» **SET EXERCISE**
Rewrite each line of the material below as an item in a numbered list, omitting any blank lines.

» **EXTRACTED ENTRIES**
↓↓↓
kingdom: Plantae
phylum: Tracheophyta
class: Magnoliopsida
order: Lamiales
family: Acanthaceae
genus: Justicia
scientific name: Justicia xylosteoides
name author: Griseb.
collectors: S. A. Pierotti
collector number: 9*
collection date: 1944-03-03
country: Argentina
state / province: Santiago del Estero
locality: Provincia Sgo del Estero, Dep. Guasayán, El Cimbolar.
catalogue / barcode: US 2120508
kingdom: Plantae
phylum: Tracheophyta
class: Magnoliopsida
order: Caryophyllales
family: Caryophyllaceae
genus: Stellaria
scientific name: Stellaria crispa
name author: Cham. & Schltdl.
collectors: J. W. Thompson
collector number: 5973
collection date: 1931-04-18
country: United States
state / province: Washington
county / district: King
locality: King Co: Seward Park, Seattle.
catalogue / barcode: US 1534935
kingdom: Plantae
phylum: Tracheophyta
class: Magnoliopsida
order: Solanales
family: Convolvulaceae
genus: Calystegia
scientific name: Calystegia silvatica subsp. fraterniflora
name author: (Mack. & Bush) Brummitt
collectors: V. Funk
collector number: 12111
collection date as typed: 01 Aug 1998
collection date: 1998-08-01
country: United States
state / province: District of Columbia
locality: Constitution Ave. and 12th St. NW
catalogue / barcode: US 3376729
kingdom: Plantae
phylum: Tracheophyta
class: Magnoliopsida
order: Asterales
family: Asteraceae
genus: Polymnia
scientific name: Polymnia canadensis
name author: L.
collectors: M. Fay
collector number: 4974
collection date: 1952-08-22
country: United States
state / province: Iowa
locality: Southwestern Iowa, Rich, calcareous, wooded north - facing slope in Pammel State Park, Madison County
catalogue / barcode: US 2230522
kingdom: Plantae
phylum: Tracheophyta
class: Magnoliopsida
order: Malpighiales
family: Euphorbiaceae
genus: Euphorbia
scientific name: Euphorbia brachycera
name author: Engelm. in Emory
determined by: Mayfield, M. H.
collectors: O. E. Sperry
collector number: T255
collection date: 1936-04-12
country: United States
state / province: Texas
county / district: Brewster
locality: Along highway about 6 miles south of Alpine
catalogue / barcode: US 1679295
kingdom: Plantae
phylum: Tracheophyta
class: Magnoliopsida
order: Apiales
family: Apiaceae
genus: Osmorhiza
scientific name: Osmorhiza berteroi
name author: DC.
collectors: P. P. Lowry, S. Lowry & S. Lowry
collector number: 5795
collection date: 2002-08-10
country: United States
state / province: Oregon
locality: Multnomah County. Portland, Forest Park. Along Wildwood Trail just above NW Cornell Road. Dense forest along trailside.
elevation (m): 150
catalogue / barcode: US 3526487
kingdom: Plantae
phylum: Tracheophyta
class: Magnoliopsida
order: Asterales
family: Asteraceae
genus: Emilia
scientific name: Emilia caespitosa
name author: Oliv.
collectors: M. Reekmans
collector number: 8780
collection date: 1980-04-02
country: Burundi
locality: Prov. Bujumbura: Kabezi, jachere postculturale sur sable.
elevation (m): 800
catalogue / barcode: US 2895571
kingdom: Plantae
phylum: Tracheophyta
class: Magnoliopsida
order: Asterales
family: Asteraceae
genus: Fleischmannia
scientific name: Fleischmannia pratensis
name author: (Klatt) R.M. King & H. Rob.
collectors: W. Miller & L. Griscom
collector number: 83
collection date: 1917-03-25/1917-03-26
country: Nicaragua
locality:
↑↑↑
» **EXERCISE OUTPUT**
1. kingdom: Plantae
2. phylum: Tracheophyta
3. class: Magnoliopsida
4. order: Lamiales
5. family: Acanthaceae
6. genus: Justicia
7. scientific name: Justicia xylosteoides
8. name author: Griseb.
9. collectors: S. A. Pierotti
10. collector number: 9*
11. collection date: 1944-03-03
12. country: Argentina
13. state / province: Santiago del Estero
14. locality: Provincia Sgo del Estero, Dep. Guasayán, El Cimbolar.
15. catalogue / barcode: US 2120508
16. kingdom: Plantae
17. phylum: Tracheophyta
18. class: Magnoliopsida
19. order: Caryophyllales
20. family: Caryophyllaceae
21. genus: Stellaria
22. scientific name: Stellaria crispa
23. name author: Cham. & Schltdl.
24. collectors: J. W. Thompson
25. collector number: 5973
26. collection date: 1931-04-18
27. country: United States
28. state / province: Washington
29. county / district: King
30. locality: King Co: Seward Park, Seattle.
31. catalogue / barcode: US 1534935
32. kingdom: Plantae
33. phylum: Tracheophyta
34. class: Magnoliopsida
35. order: Solanales
36. family: Convolvulaceae
37. genus: Calystegia
38. scientific name: Calystegia silvatica subsp. fraterniflora
39. name author: (Mack. & Bush) Brummitt
40. collectors: V. Funk
41. collector number: 12111
42. collection date as typed: 01 Aug 1998
43. collection date: 1998-08-01
44. country: United States
45. state / province: District of Columbia
46. locality: Constitution Ave. and 12th St. NW
47. catalogue / barcode: US 3376729
48. kingdom: Plantae
49. phylum: Tracheophyta
50. class: Magnoliopsida
51. order: Asterales
52. family: Asteraceae
53. genus: Polymnia
54. scientific name: Polymnia canadensis
55. name author: L.
56. collectors: M. Fay
57. collector number: 4974
58. collection date: 1952-08-22
59. country: United States
60. state / province: Iowa
61. locality: Southwestern Iowa, Rich, calcareous, wooded north - facing slope in Pammel State Park, Madison County
62. catalogue / barcode: US 2230522
63. kingdom: Plantae
64. phylum: Tracheophyta
65. class: Magnoliopsida
66. order: Malpighiales
67. family: Euphorbiaceae
68. genus: Euphorbia
69. scientific name: Euphorbia brachycera
70. name author: Engelm. in Emory
71. determined by: Mayfield, M. H.
72. collectors: O. E. Sperry
73. collector number: T255
74. collection date: 1936-04-12
75. country: United States
76. state / province: Texas
77. county / district: Brewster
78. locality: Along highway about 6 miles south of Alpine
79. catalogue / barcode: US 1679295
80. kingdom: Plantae
81. phylum: Tracheophyta
82. class: Magnoliopsida
83. order: Apiales
84. family: Apiaceae
85. genus: Osmorhiza
86. scientific name: Osmorhiza berteroi
87. name author: DC.
88. collectors: P. P. Lowry, S. Lowry & S. Lowry
89. collector number: 5795
90. collection date: 2002-08-10
91. country: United States
92. state / province: Oregon
93. locality: Multnomah County. Portland, Forest Park. Along Wildwood Trail just above NW Cornell Road. Dense forest along trailside.
94. elevation (m): 150
95. catalogue / barcode: US 3526487
96. kingdom: Plantae
97. phylum: Tracheophyta
98. class: Magnoliopsida
99. order: Asterales
100. family: Asteraceae
101. genus: Emilia
102. scientific name: Emilia caespitosa
103. name author: Oliv.
104. collectors: M. Reekmans
105. collector number: 8780
106. collection date: 1980-04-02
107. country: Burundi
108. locality: Prov. Bujumbura: Kabezi, jachere postculturale sur sable.
109. elevation (m): 800
110. catalogue / barcode: US 2895571
111. kingdom: Plantae
112. phylum: Tracheophyta
113. class: Magnoliopsida
114. order: Asterales
115. family: Asteraceae
116. genus: Fleischmannia
117. scientific name: Fleischmannia pratensis
118. name author: (Klatt) R.M. King & H. Rob.
119. collectors: W. Miller & L. Griscom
120. collector number: 83
121. collection date: 1917-03-25/1917-03-26
122. country: Nicaragua
123. locality:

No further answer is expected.